STUDY MATERIAL
◆ ◆ ◆

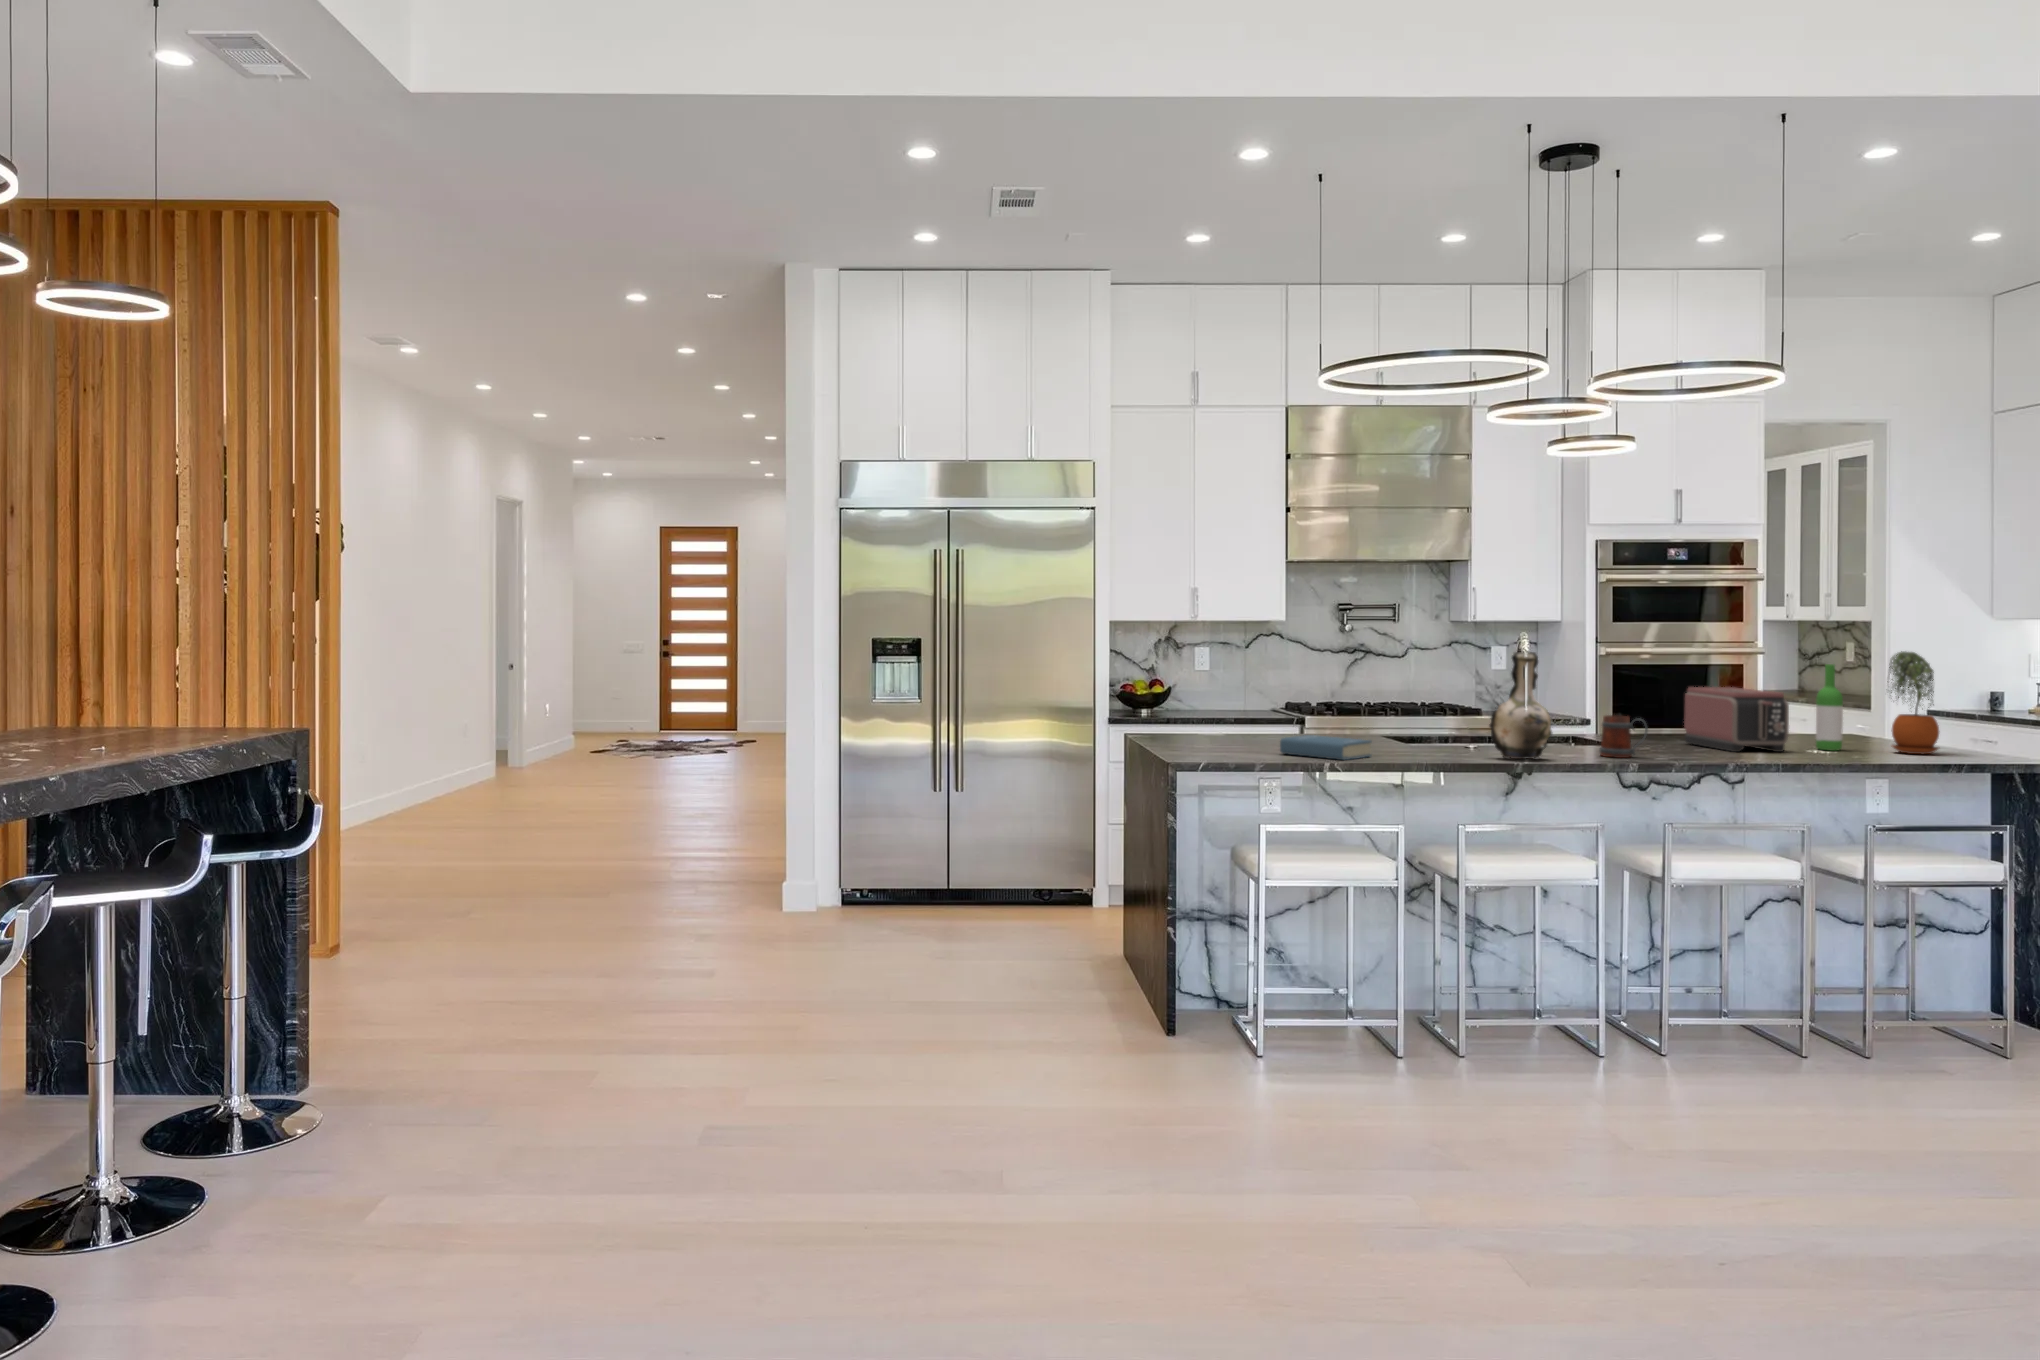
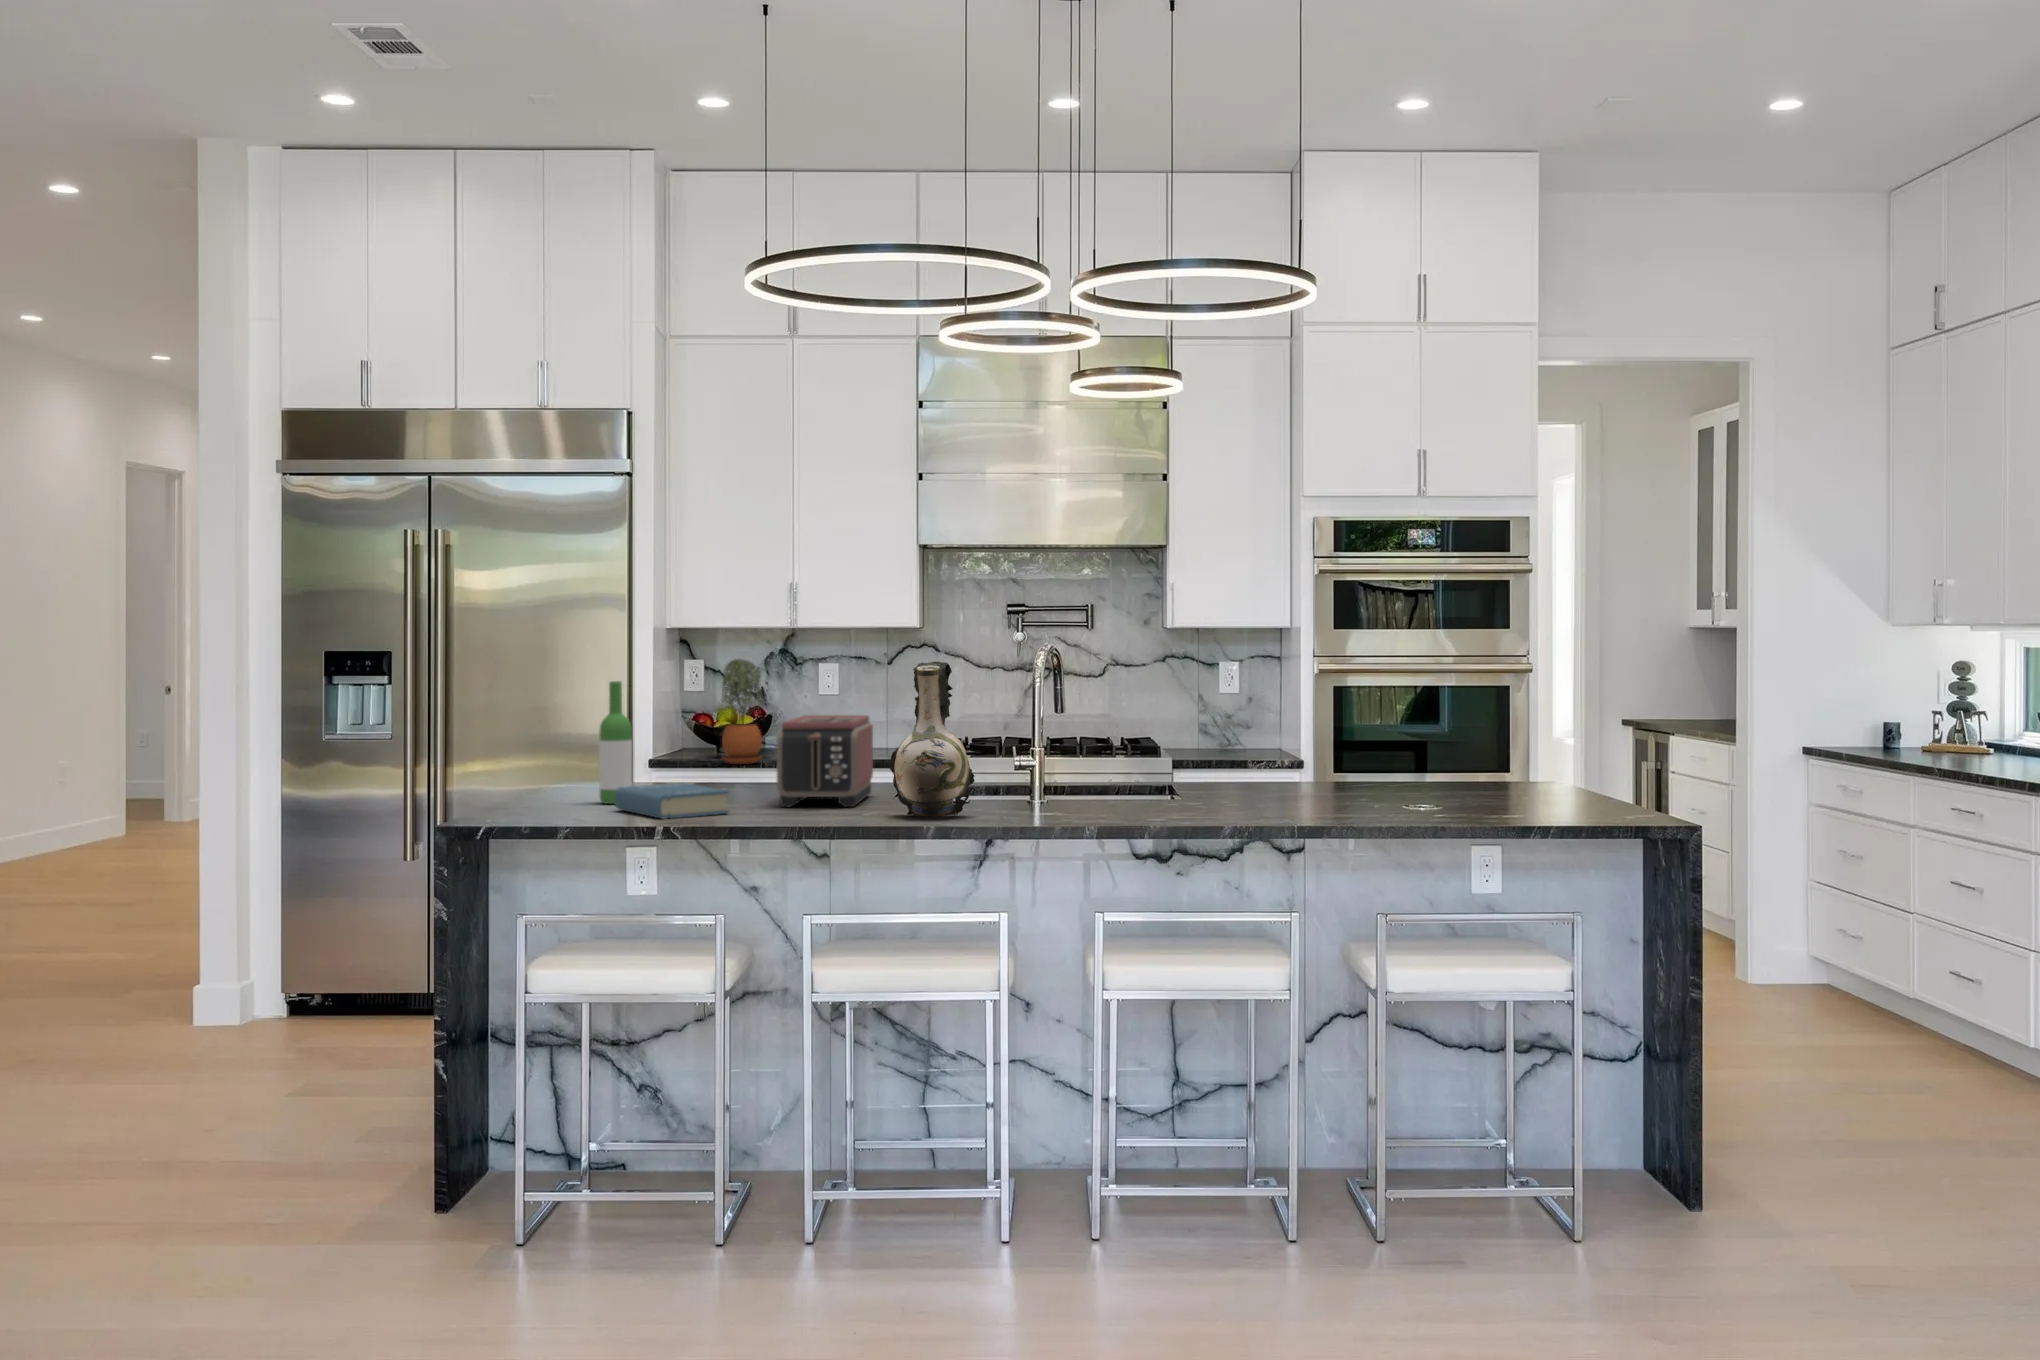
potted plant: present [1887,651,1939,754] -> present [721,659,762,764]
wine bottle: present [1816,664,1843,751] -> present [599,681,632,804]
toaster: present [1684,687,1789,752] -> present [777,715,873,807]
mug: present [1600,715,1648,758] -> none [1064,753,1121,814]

◆ ◆ ◆

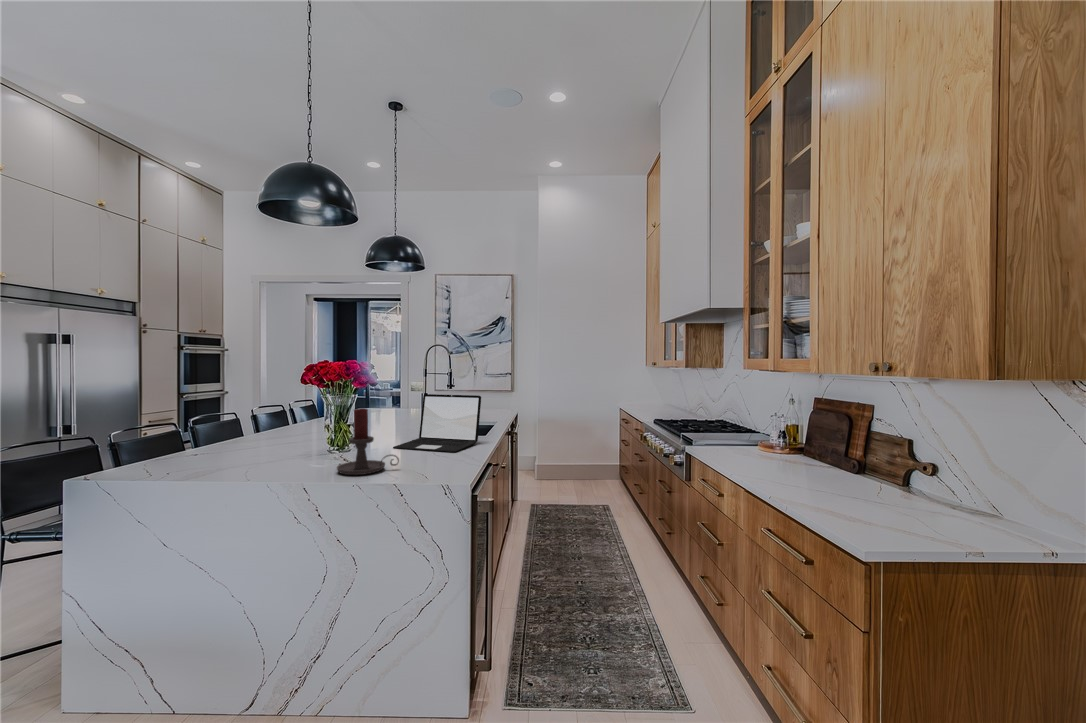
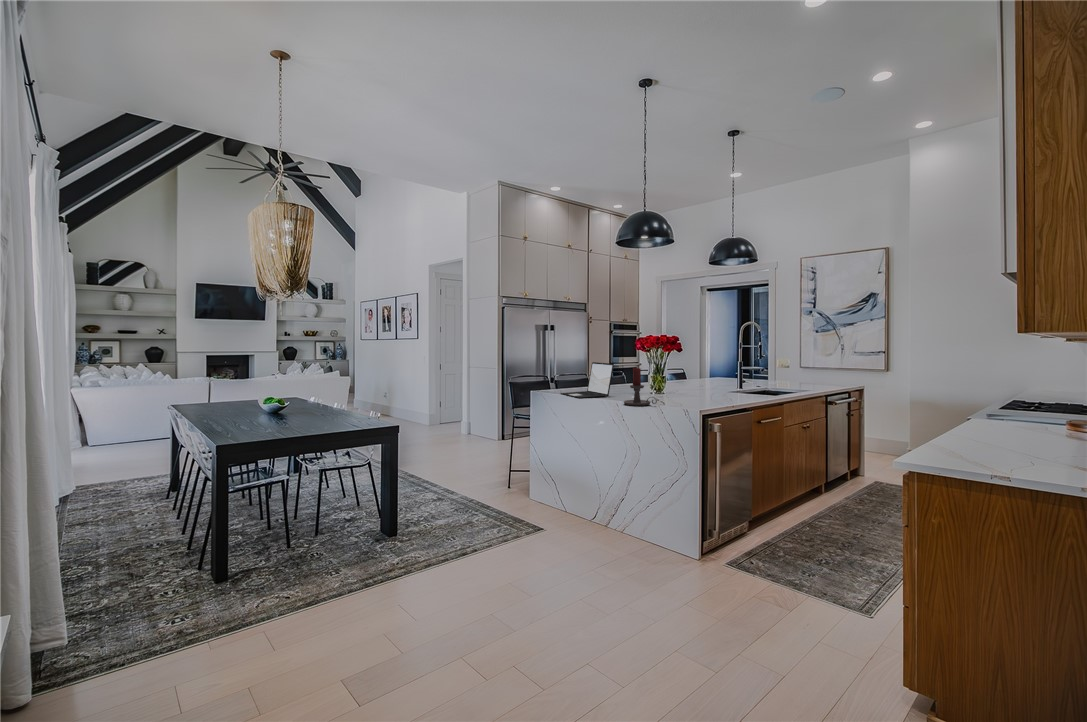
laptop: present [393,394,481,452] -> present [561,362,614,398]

◆ ◆ ◆

WHAT TO WORK ON
Could you set down, word for word, only the lines above from the line with "potted plant: present" to the line with "mug: present [1600,715,1648,758]", including both?

SOLUTION TO THIS PROBLEM
potted plant: present [1887,651,1939,754] -> present [721,659,762,764]
wine bottle: present [1816,664,1843,751] -> present [599,681,632,804]
toaster: present [1684,687,1789,752] -> present [777,715,873,807]
mug: present [1600,715,1648,758] -> none [1064,753,1121,814]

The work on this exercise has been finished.